Well, we started to see some impact, yes, of input costs coming off. Most notably on timber and lately also some on glass and aluminum. That's correct, yes. It should also be one of the drivers, and I think that came across one of the drivers of the margin improvement in Eastern Europe year-over-year has been that fully impact from the price increases and then easing off on input material prices.

Peter Welin
CFO and Deputy CEO, Inwido

Very good. Thank you.

Henrik Hjalmarsson
President and CEO, Inwido

Thank you.

Operator

There are no more questions at this time. I hand the conference back to the speakers for written questions or closing comments.

Peter Welin
CFO and Deputy CEO, Inwido

We have seen, we have received some written questions.
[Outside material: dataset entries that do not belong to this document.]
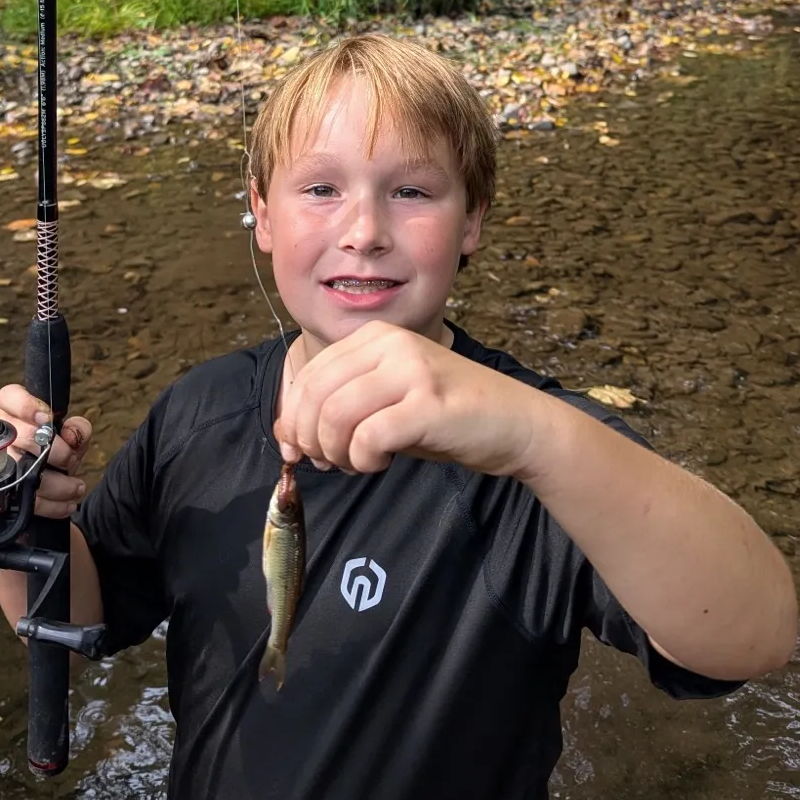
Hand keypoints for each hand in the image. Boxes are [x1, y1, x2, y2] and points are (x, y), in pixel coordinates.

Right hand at [0, 384, 93, 518]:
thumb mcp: (72, 437)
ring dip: (60, 484)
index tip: (47, 417)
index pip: (9, 397)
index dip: (25, 404)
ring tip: (76, 487)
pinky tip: (67, 504)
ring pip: (25, 472)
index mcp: (14, 415)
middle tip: (72, 461)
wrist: (45, 489)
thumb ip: (78, 429)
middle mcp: (0, 437)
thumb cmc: (55, 454)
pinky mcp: (1, 495)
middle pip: (24, 436)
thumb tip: (70, 434)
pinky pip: (26, 501)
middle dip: (58, 451)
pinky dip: (53, 505)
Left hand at [274, 321, 542, 478]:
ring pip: (336, 416)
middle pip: (315, 395)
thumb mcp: (385, 405)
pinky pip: (369, 437)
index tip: (304, 452)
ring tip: (358, 463)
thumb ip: (337, 411)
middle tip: (330, 463)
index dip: (295, 420)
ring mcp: (412, 369)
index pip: (308, 376)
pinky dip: (364, 460)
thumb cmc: (447, 417)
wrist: (515, 423)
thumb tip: (284, 436)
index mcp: (375, 336)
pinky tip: (383, 462)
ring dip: (338, 453)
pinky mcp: (429, 403)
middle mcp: (391, 343)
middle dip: (311, 440)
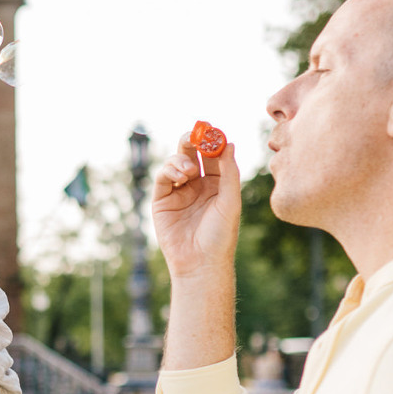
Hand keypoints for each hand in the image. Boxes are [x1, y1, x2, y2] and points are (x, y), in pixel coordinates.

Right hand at [151, 136, 241, 280]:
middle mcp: (198, 185)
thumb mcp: (230, 201)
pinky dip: (169, 170)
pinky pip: (163, 177)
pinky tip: (180, 175)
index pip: (214, 155)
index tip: (213, 130)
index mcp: (218, 184)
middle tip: (195, 134)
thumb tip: (230, 143)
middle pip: (193, 154)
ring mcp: (179, 191)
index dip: (213, 141)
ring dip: (182, 159)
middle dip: (193, 141)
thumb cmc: (220, 236)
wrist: (200, 263)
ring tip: (189, 171)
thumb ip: (230, 172)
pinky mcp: (162, 200)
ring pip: (176, 162)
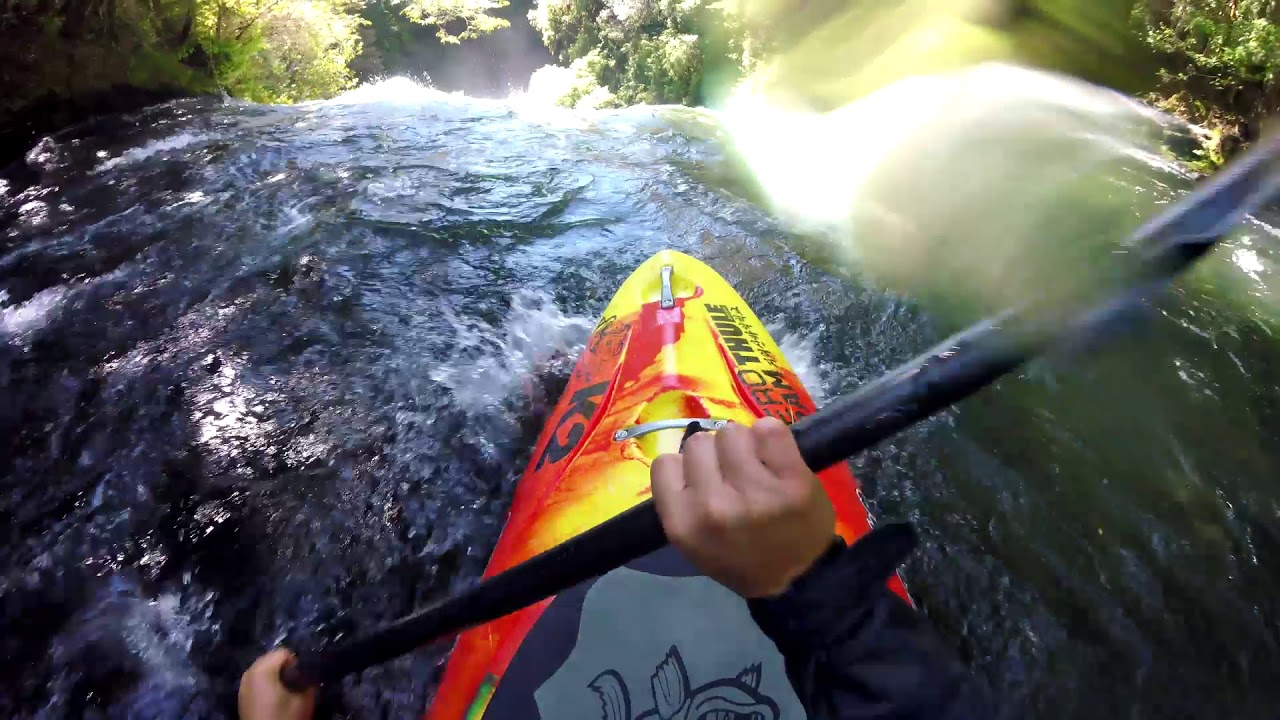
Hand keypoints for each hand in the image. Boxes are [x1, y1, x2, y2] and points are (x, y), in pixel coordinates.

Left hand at [239, 649, 315, 719]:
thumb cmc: (284, 719)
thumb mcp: (304, 700)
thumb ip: (310, 681)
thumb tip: (311, 674)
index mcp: (262, 670)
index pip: (284, 652)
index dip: (298, 661)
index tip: (305, 675)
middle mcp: (249, 672)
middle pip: (272, 658)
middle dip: (286, 667)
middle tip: (298, 681)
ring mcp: (243, 684)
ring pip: (264, 669)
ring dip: (277, 675)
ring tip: (288, 689)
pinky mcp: (243, 695)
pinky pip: (258, 680)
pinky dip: (268, 682)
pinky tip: (277, 696)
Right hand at [650, 416, 834, 597]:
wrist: (799, 578)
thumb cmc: (741, 559)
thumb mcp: (693, 542)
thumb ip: (680, 498)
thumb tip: (685, 451)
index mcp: (684, 524)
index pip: (665, 463)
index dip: (685, 468)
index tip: (704, 481)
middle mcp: (714, 506)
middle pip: (699, 442)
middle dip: (715, 455)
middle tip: (734, 476)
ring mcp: (755, 492)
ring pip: (732, 432)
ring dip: (743, 444)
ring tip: (756, 468)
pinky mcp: (792, 480)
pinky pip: (769, 430)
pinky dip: (770, 436)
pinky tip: (775, 456)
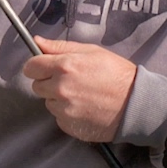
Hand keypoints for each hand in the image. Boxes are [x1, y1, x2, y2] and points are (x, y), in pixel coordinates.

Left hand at [22, 36, 136, 142]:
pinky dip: (67, 113)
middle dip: (48, 82)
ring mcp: (63, 109)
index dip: (37, 66)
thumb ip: (60, 47)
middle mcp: (60, 88)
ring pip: (48, 102)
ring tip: (81, 95)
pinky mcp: (68, 125)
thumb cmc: (117, 74)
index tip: (45, 67)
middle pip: (36, 86)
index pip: (30, 67)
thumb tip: (37, 42)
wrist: (135, 104)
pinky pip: (58, 117)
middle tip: (70, 81)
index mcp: (64, 66)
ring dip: (58, 98)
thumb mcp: (92, 51)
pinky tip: (84, 107)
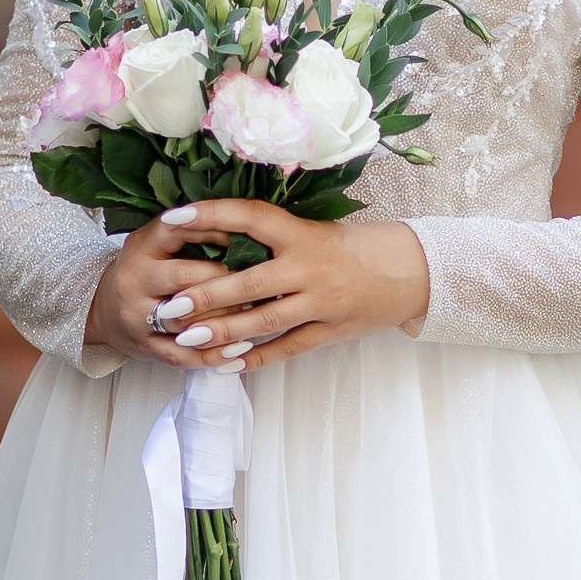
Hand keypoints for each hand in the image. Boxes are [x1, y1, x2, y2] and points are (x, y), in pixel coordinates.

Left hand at [86, 202, 430, 370]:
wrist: (410, 270)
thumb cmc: (353, 245)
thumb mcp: (316, 230)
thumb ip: (273, 236)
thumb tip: (217, 234)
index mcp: (302, 233)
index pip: (250, 217)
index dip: (211, 215)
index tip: (173, 217)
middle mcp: (310, 267)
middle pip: (250, 282)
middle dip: (207, 294)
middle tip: (170, 305)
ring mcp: (322, 302)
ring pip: (264, 321)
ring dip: (224, 331)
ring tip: (188, 338)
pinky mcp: (331, 330)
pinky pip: (288, 348)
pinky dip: (256, 357)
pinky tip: (226, 364)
The first one is if you could please elaborate on the magnitude and possibilities on demand and sales related to increased focus from consumer on energy efficiency?

Henrik Hjalmarsson
President and CEO, Inwido

It's really hard to give any specific number, unfortunately. The opportunity varies a lot by geography also across Northern Europe. There is an increasing interest. There is a clear opportunity. We see it in two dimensions. Number one, driven by the price spikes short term that we saw on energy, particularly during the fall, last fall, but also increasingly the European Green Deal ambitions and counter the activities that are taken to counter the fact that 40% of the EU carbon dioxide emissions are linked to the buildings. We are seeing that come through more and more in not the least political initiatives. It's really hard to quantify, unfortunately.

Peter Welin
CFO and Deputy CEO, Inwido

A second question from a private investor. He had two questions. One was related to the order backlog that has already been asked from Rasmus and answered. The second question is related to the weather. How did a cold and snowy weather across the Nordic impact sales and orders in the first quarter?

Henrik Hjalmarsson
President and CEO, Inwido

Yeah. Also relevant question. As we mentioned, typically, we do see an impact from that. This year, still on a multi-year comparison coming into quarter one, we did come in with a fairly strong order backlog which supported sales. In some parts, we have seen an impact on order intake in the quarter from the snowy weather, which is, however, not atypical because as I mentioned before, we do typically see a seasonality variation.

Peter Welin
CFO and Deputy CEO, Inwido

That was all of them.

Henrik Hjalmarsson
President and CEO, Inwido

Okay. We thank you all very much for your interest, and, we hereby close the call. Thank you very much, everybody.